“The Irishman”: Ode e Omaggio al Genere Gangster e a Martin Scorsese

Frank Sheeran (Robert De Niro) è un veterano della Seconda Guerra Mondiale e un autista di camion la cui strada si incrocia con quella di Russell Bufalino (Joe Pesci), boss della mafia a Filadelfia, che vede in lui il tratto principale di un buon ufficiale: l'affidabilità.

Russell presenta Frank a Jimmy Hoffa (Al Pacino), il capo del sindacato dei camionisti, preso di mira da Robert Kennedy per il suo coinvolgimento con la Mafia e i prestiti garantiti loro per la costruzione di Las Vegas: Hoffa è estremamente carismatico, a tal punto da rendere Frank il suo bodyguard e, forse, il suo migliore amico.
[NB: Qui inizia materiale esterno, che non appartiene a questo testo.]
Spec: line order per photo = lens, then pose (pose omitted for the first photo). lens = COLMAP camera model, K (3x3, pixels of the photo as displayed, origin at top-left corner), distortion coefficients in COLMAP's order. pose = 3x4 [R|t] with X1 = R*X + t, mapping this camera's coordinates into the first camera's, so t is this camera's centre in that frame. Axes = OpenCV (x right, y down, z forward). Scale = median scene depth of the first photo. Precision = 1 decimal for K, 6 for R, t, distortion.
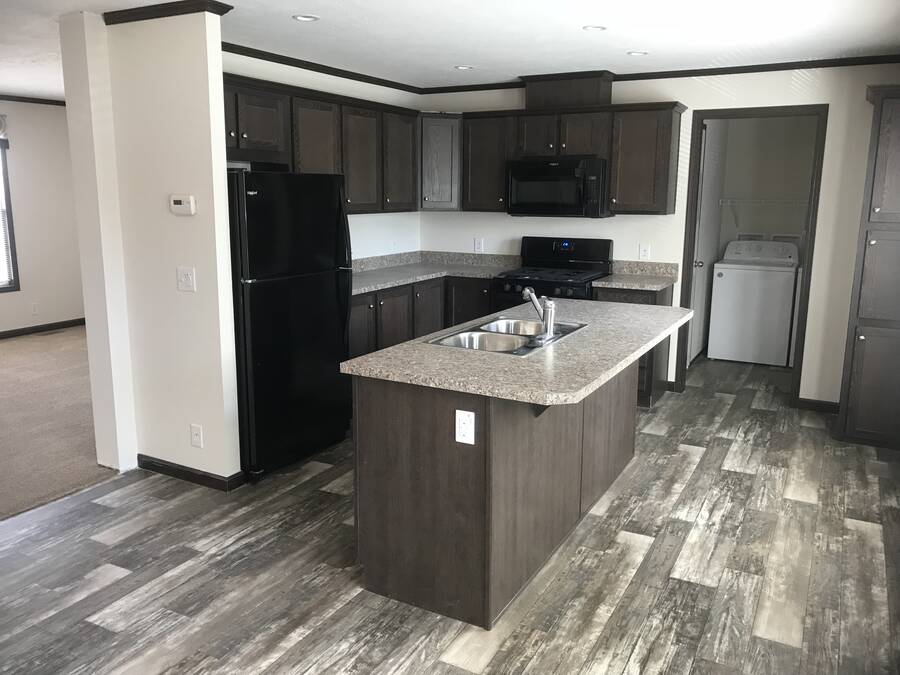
lens RADIAL K [[736.1, 0, 450.0], [0, 736.1, 337.5], [0, 0, 1]] dist [0.016652, 0.009489]
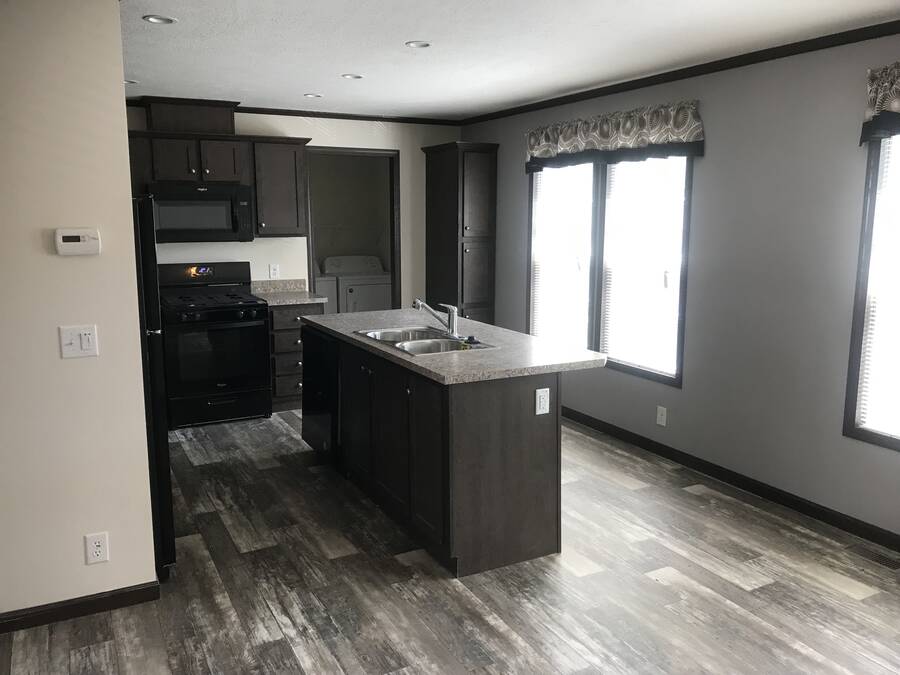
lens RADIAL K [[736.1, 0, 450.0], [0, 736.1, 337.5], [0, 0, 1]] dist [0.016652, 0.009489]
pose [[0.552076, -0.147969, 0.820559, -0.781925], [0.171086, 0.983290, 0.062207, -0.066549], [-0.816053, 0.106043, 0.568166, 0.277302]]
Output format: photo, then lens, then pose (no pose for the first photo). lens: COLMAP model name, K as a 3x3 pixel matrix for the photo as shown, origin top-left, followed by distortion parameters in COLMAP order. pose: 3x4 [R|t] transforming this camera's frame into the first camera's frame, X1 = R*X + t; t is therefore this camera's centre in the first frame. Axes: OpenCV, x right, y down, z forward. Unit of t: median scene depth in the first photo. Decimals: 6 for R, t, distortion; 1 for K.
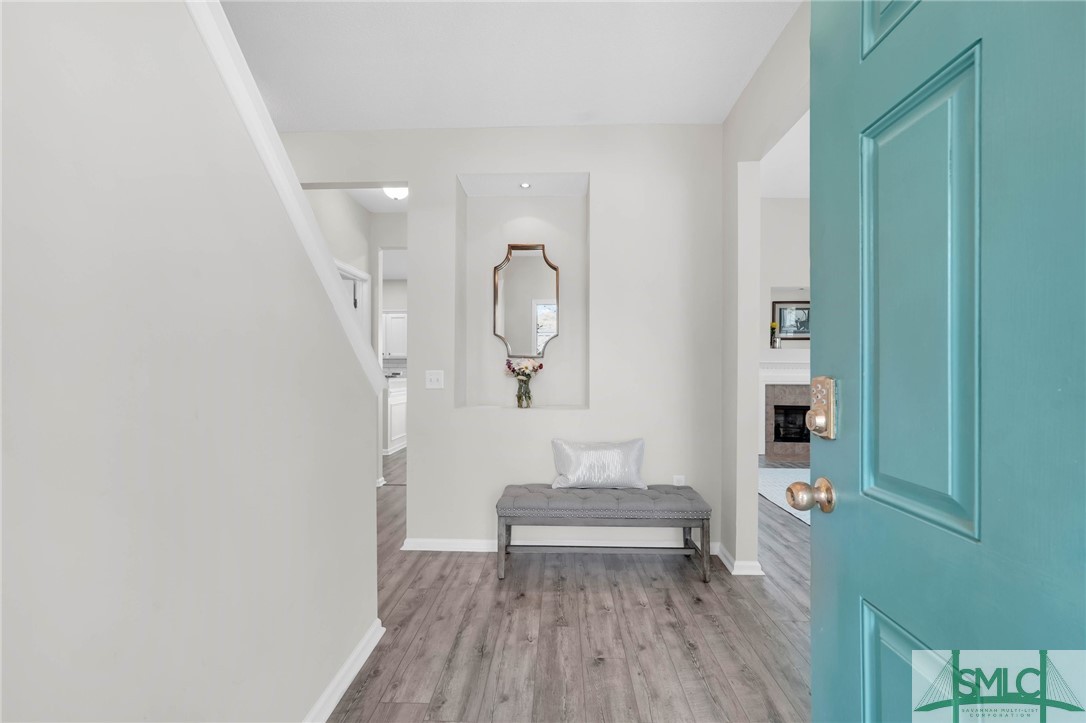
lens RADIAL K [[476.2, 0, 535.0], [0, 476.2, 369.5], [0, 0, 1]] dist [-0.008905, 0.001696]
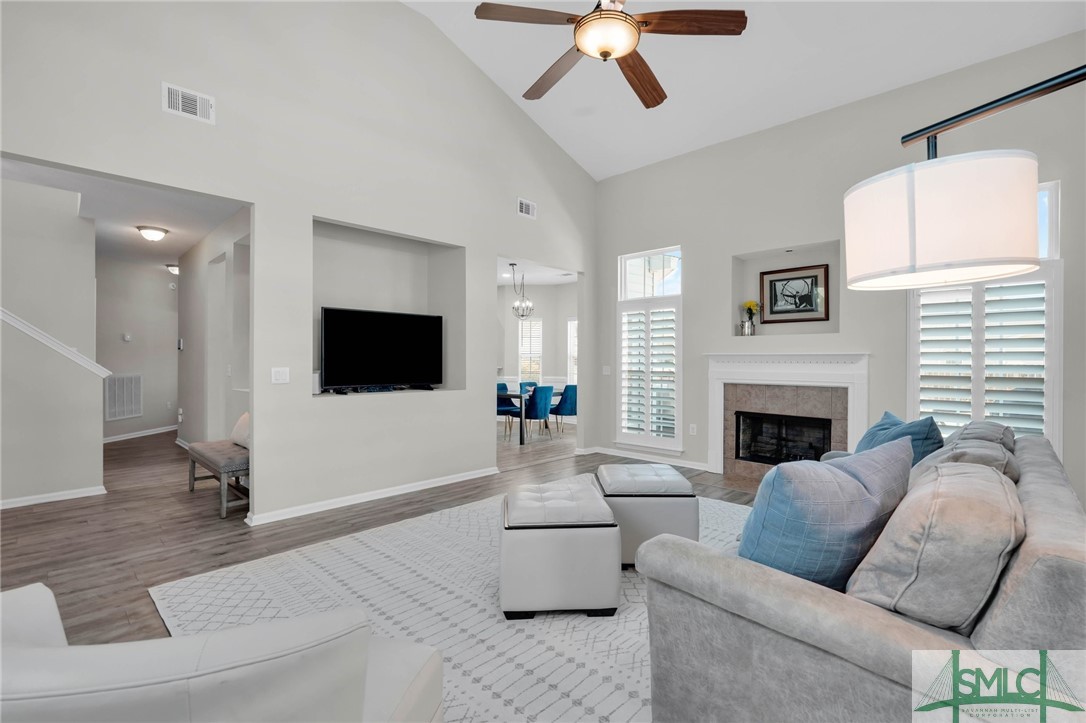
lens RADIAL K [[476.2, 0, 551.5], [0, 476.2, 358.1], [0, 0, 1]] dist [-0.008905, 0.001696]
pose [[0.772633, -0.004918, -0.634834, 2.329004], [0.001160, 0.999979, -0.006335, -0.013718], [0.634852, 0.004159, 0.772622, 0.698445]]
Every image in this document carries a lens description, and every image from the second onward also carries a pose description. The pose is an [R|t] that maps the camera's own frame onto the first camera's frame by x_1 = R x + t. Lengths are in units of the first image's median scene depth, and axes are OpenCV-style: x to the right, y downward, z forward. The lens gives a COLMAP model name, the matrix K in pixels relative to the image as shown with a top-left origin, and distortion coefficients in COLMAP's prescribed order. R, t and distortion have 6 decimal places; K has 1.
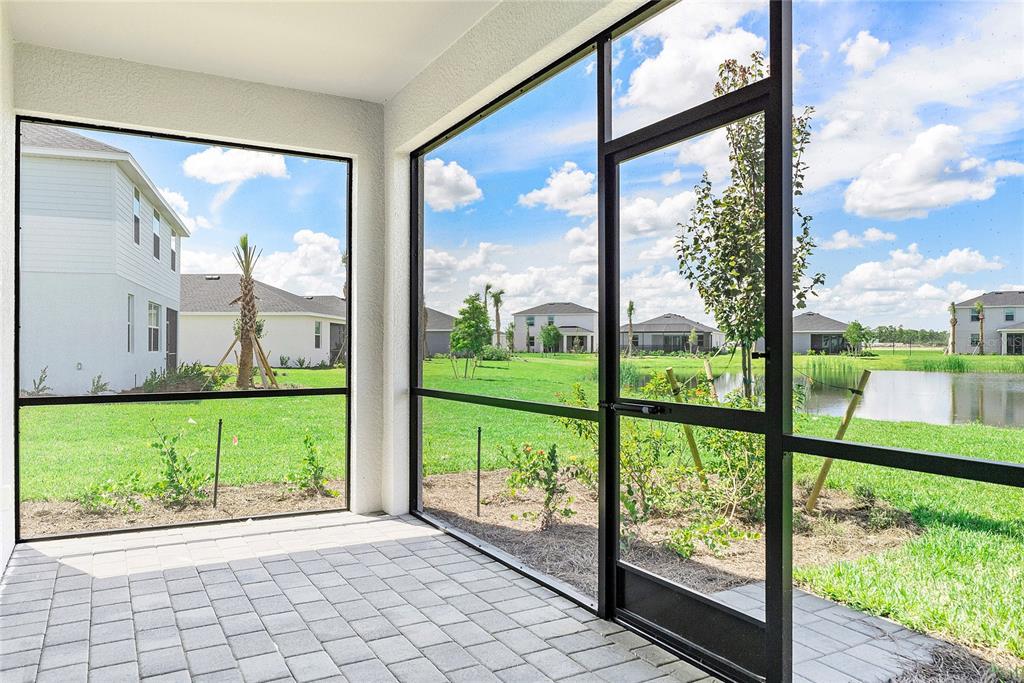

Il viaggio di questi tre personaggi attraverso gli Stati Uniti e la Storia americana è “semplicemente” un viaggio nel mondo del cinema che non può che altresì essere definito se non come “capolavoro”. Martin Scorsese con “The Irishman”, tratta dal libro “I Heard You Paint Houses” di Charles Brandt e disponibile su Netflix dal 27 Novembre, firma un vero e proprio film testamento non tanto della sua carriera (che ci auguriamo essere ancora lunga) ma di un genere, quello dei film gangster, che ha reso grande Hollywood negli anni.

Per realizzarlo, Scorsese si affida ai suoi attori di fiducia, anzi ai suoi amici Robert De Niro, Al Pacino e Joe Pesci, 3 giganti premi Oscar che recitano in ogni momento del film, anche in quelli più “giovanili” grazie a un processo di ringiovanimento avanzato e ambizioso, dando vita a performance di innata bravura, che dimostrano ancora una volta la loro capacità nel trasformarsi e nel calarsi nella parte.

La collaborazione, gli omicidi, le campagne elettorali, i tradimenti e le esecuzioni vanno a comporre un’ode alla caducità del tempo contrapposta all’immortalità delle azioni compiute, alle trasformazioni culturali di un Paese profondamente mutato e a quelle intime dell’amicizia e dei doveri personali.

Un film intenso e sentimentale dove Scorsese sembra raccogliere e amalgamare i pezzi della sua filmografia per tornare a ragionare sul mondo dei gangster americani. Quella di “The Irishman” è insomma l’epopea di una criminalità viscerale, dei tanti personaggi che l’hanno animata e delle molteplici azioni che l’hanno condannata, uno spiraglio da cui sbirciare quel poco che resta della gloria di un’età ormai scolorita ma resa immortale dalla storia, dal cinema, e da Martin Scorsese.